Sport, in its best moments, has the power to unite. Can it do the same for a world bitterly divided by today’s record number of refugees?
It’s one antidote, at least, to the frustration and lethargy that hang over most refugee camps. The UN refugee agency — which counts among its partners Nike and FC Barcelona among others — says sport helps counteract psychosocial problems, stress and loneliness, and benefits social integration, not to mention physical fitness and health. Earlier this year the UN and the International Olympic Committee pledged $400,000 to support sports programmes in Rwanda’s camps; smaller-scale efforts have brought football and other games to the Calais jungle; sport is used in Jordan and elsewhere to promote better relations between newcomers and host communities.
But what about everywhere else: could sport shift how refugees are seen from living rooms in England, from town halls in the US? That was the hope pinned on Team Refugees, whose participation in Rio 2016 was supposed to show that “anyone can contribute to society through their talent, skills and strength of the human spirit”. The ten athletes were widely applauded as Olympic fever spread. But it’s early to say whether their inclusion in the Games, historic as it seemed, changed much for the average spectator. For some, the answer is already clear: “The glorification of Team Refugees and the vilification of refugees coexist”, wrote one New York Times commentator at the time. “It’s the old principle: Not in my backyard.”
Some still believe sport can overcome that. Held in September in the French camp of Grande-Synthe near Dunkirk, the Liberté Cup set out “to change how refugees are seen in the media”. Football teams travelled from around France, the UK, and Ireland, I heard at a panel discussion about refugees and football last week. In the spirit of overcoming the focus on place of origin, teams were mixed up for the tournament; each was captained by a refugee. Each team also included at least one female player — which didn’t go down too well among some teammates, apparently: some cultural differences don’t melt away just because you’re on the pitch.
The Liberté Cup was driven partly by a team of creative agency folk; it was less charity effort and more brand campaign. The story was picked up by media near and far, including in Spain and Argentina. Messi talked about the event on his Facebook page.
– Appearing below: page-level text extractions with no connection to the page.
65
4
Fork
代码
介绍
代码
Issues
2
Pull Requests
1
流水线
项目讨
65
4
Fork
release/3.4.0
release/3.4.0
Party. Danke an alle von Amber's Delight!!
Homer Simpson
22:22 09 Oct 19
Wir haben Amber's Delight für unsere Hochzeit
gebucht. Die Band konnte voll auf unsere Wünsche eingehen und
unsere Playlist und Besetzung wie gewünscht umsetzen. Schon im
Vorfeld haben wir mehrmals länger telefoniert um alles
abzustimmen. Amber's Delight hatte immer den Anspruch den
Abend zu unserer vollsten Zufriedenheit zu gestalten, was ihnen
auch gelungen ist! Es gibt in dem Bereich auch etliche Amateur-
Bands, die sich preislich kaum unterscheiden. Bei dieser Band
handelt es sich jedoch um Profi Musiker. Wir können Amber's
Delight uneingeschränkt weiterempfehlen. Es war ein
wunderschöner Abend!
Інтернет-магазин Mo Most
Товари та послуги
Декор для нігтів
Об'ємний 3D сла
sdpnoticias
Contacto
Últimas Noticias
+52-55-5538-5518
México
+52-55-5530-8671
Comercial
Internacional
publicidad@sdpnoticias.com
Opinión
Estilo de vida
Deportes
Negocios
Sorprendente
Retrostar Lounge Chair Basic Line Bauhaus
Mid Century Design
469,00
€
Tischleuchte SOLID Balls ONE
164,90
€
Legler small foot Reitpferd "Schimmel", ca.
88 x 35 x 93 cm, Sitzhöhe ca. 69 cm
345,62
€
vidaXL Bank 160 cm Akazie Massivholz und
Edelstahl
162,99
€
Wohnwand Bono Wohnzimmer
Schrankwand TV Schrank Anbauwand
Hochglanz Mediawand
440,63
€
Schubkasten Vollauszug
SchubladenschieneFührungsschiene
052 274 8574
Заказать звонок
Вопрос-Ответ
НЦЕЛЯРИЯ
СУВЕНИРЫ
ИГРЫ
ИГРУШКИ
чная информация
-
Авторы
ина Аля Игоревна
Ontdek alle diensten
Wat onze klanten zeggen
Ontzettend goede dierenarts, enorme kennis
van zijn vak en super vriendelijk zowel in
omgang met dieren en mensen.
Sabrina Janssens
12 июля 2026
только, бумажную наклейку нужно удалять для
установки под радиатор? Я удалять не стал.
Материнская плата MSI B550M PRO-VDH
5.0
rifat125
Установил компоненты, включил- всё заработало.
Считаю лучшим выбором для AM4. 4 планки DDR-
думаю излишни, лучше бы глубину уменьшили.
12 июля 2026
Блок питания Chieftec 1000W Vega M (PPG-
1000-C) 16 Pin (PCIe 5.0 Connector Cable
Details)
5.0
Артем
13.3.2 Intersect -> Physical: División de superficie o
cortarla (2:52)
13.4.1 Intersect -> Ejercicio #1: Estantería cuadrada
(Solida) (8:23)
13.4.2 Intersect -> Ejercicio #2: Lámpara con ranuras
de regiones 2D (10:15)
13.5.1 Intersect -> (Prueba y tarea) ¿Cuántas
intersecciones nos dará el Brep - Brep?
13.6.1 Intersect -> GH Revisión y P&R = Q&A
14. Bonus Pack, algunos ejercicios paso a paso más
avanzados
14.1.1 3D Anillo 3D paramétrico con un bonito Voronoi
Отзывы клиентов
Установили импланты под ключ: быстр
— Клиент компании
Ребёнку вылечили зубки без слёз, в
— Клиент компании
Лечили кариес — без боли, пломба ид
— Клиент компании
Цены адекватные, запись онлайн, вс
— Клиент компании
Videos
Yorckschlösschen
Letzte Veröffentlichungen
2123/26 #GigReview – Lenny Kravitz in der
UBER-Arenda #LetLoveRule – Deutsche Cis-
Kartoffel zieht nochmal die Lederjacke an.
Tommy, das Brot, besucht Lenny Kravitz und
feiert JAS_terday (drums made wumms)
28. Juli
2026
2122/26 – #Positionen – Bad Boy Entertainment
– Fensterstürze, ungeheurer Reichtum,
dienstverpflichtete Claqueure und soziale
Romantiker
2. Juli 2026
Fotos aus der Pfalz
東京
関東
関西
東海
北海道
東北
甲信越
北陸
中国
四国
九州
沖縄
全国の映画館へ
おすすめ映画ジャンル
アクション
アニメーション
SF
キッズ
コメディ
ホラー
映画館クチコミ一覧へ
It was a start, but the organisers want more high profile support. Few sporting heroes speak out about political issues (with the recent exception of Gary Lineker, which didn’t go down well); there are too many sponsorship deals at stake, for one. Former human rights lawyer Kat Craig hopes to change that, and has founded Athlead, which will help professional athletes to identify and fight for causes they care about. Nowadays athletes can circumvent their PR people when they really want to, she said at last week’s panel: “I’m hoping for a new generation of athlete activists”.
There’s optimism from fans, too. Yorkshire St Pauli supporters’ club organises informal football sessions for locals, refugees and asylum-seekers. The club was itself inspired by the original St Pauli football club in Germany — whose fans pioneered a political activism and ethos of non-discrimination that Chris Webster, who cofounded the Yorkshire group, says is much more widespread here in the UK than when they first started. The sport’s tribalism can clearly be negative. But it can be positive too, the event’s panelists agreed: fan culture creates a sort of collective identity that — as people either leave their home far behind, or find their community changed beyond recognition by new arrivals — may be much-needed.